▶ _Exercise prompt_:
Copy out all of the entries exactly as they appear.

(Collection entries)
····················

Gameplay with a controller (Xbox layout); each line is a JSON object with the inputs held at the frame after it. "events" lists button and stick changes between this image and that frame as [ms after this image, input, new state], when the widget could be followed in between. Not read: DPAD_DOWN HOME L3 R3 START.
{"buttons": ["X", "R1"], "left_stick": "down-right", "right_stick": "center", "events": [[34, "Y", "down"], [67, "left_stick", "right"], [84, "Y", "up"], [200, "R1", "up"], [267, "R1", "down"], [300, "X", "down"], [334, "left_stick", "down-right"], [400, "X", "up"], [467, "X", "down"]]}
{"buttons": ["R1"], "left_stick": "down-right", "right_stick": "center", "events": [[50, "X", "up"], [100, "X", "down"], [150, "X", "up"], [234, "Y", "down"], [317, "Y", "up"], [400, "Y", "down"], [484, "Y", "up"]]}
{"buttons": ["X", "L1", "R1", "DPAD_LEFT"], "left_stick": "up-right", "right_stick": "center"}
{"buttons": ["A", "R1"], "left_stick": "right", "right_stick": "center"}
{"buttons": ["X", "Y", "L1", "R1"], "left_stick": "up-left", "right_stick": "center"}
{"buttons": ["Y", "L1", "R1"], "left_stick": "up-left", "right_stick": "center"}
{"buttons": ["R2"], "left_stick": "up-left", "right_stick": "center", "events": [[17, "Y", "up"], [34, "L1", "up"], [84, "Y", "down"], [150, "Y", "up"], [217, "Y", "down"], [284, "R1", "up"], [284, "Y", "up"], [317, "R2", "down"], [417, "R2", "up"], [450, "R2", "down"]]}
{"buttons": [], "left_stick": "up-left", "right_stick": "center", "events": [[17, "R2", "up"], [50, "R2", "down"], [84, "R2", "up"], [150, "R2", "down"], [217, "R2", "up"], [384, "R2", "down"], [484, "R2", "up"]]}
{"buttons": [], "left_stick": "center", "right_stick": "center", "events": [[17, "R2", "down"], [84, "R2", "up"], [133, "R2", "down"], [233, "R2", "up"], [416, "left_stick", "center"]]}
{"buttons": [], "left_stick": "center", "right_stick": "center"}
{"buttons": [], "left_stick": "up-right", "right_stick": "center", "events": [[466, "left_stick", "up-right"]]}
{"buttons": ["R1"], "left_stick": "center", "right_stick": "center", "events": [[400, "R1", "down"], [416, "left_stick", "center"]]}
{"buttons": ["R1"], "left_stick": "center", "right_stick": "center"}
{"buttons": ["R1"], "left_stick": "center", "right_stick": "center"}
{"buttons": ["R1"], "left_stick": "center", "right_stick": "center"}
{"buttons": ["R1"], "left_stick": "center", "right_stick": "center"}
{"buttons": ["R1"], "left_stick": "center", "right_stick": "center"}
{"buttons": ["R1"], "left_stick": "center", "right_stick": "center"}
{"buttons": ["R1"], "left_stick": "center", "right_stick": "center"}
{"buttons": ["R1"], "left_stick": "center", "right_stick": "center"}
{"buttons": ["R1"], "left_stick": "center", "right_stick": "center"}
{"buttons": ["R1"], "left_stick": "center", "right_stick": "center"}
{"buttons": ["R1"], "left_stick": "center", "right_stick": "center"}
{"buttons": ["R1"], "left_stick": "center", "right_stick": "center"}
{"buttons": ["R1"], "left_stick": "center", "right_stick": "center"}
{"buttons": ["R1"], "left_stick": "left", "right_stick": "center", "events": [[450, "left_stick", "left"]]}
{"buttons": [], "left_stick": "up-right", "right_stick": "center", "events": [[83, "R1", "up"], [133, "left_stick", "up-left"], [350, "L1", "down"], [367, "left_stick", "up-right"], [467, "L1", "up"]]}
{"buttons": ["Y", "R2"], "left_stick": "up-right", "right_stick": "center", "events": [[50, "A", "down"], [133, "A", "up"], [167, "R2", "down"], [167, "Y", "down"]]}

····················

▶ _Solution below_:
Gameplay with a controller (Xbox layout); each line is a JSON object with the inputs held at the frame after it. "events" lists button and stick changes between this image and that frame as [ms after this image, input, new state], when the widget could be followed in between. Not read: DPAD_DOWN HOME L3 R3 START.
{"buttons": ["X", "R1"], "left_stick": "down-right", "right_stick": "center", "events": [[34, "Y", "down"], [67, "left_stick", "right"], [84, "Y", "up"], [200, "R1", "up"], [267, "R1", "down"], [300, "X", "down"], [334, "left_stick", "down-right"], [400, "X", "up"], [467, "X", "down"]]}
{"buttons": ["R1"], "left_stick": "down-right", "right_stick": "center", "events": [[50, "X", "up"], [100, "X", "down"], [150, "X", "up"], [234, "Y", "down"], [317, "Y", "up"], [400, "Y", "down"], [484, "Y", "up"]]}
{"buttons": ["X", "L1", "R1", "DPAD_LEFT"], "left_stick": "up-right", "right_stick": "center"}
{"buttons": ["A", "R1"], "left_stick": "right", "right_stick": "center"}
{"buttons": ["X", "Y", "L1", "R1"], "left_stick": "up-left", "right_stick": "center"}
{"buttons": ["Y", "L1", "R1"], "left_stick": "up-left", "right_stick": "center"}
{"buttons": ["R2"], "left_stick": "up-left", "right_stick": "center", "events": [[17, "Y", "up"], [34, "L1", "up"], [84, "Y", "down"], [150, "Y", "up"], [217, "Y", "down"], [284, "R1", "up"], [284, "Y", "up"], [317, "R2", "down"], [417, "R2", "up"], [450, "R2", "down"]]}
{"buttons": [], "left_stick": "up-left", "right_stick": "center", "events": [[17, "R2", "up"], [50, "R2", "down"], [84, "R2", "up"], [150, "R2", "down"], [217, "R2", "up"], [384, "R2", "down"], [484, "R2", "up"]]}
{"buttons": [], "left_stick": "center", "right_stick": "center", "events": [[17, "R2", "down"], [84, "R2", "up"], [133, "R2", "down"], [233, "R2", "up"], [416, "left_stick", "center"]]}
{"buttons": [], "left_stick": "center", "right_stick": "center"}
{"buttons": [], "left_stick": "up-right", "right_stick": "center", "events": [[466, "left_stick", "up-right"]]}
{"buttons": ["R1"], "left_stick": "center", "right_stick": "center", "events": [[400, "R1", "down"], [416, "left_stick", "center"]]}
{"buttons": ["R1"], "left_stick": "center", "right_stick": "center"}
{"buttons": ["R1"], "left_stick": "center", "right_stick": "center"}
{"buttons": ["R1"], "left_stick": "center", "right_stick": "center"}
{"buttons": ["R1"], "left_stick": "center", "right_stick": "center"}
{"buttons": ["R1"], "left_stick": "center", "right_stick": "center"}
{"buttons": ["R1"], "left_stick": "center", "right_stick": "center"}
{"buttons": ["R1"], "left_stick": "center", "right_stick": "center"}
{"buttons": ["R1"], "left_stick": "center", "right_stick": "center"}
{"buttons": ["R1"], "left_stick": "center", "right_stick": "center"}
{"buttons": ["R1"], "left_stick": "center", "right_stick": "center"}
{"buttons": ["R1"], "left_stick": "center", "right_stick": "center"}
{"buttons": ["R1"], "left_stick": "center", "right_stick": "center"}
{"buttons": ["R1"], "left_stick": "center", "right_stick": "center"}
{"buttons": ["R1"], "left_stick": "left", "right_stick": "center", "events": [[450, "left_stick", "left"]]}
{"buttons": [], "left_stick": "up-right", "right_stick": "center", "events": [[83, "R1", "up"], [133, "left_stick", "up-left"], [350, "L1", "down"], [367, "left_stick", "up-right"], [467, "L1", "up"]]}
{"buttons": ["Y", "R2"], "left_stick": "up-right", "right_stick": "center", "events": [[50, "A", "down"], [133, "A", "up"], [167, "R2", "down"], [167, "Y", "down"]]}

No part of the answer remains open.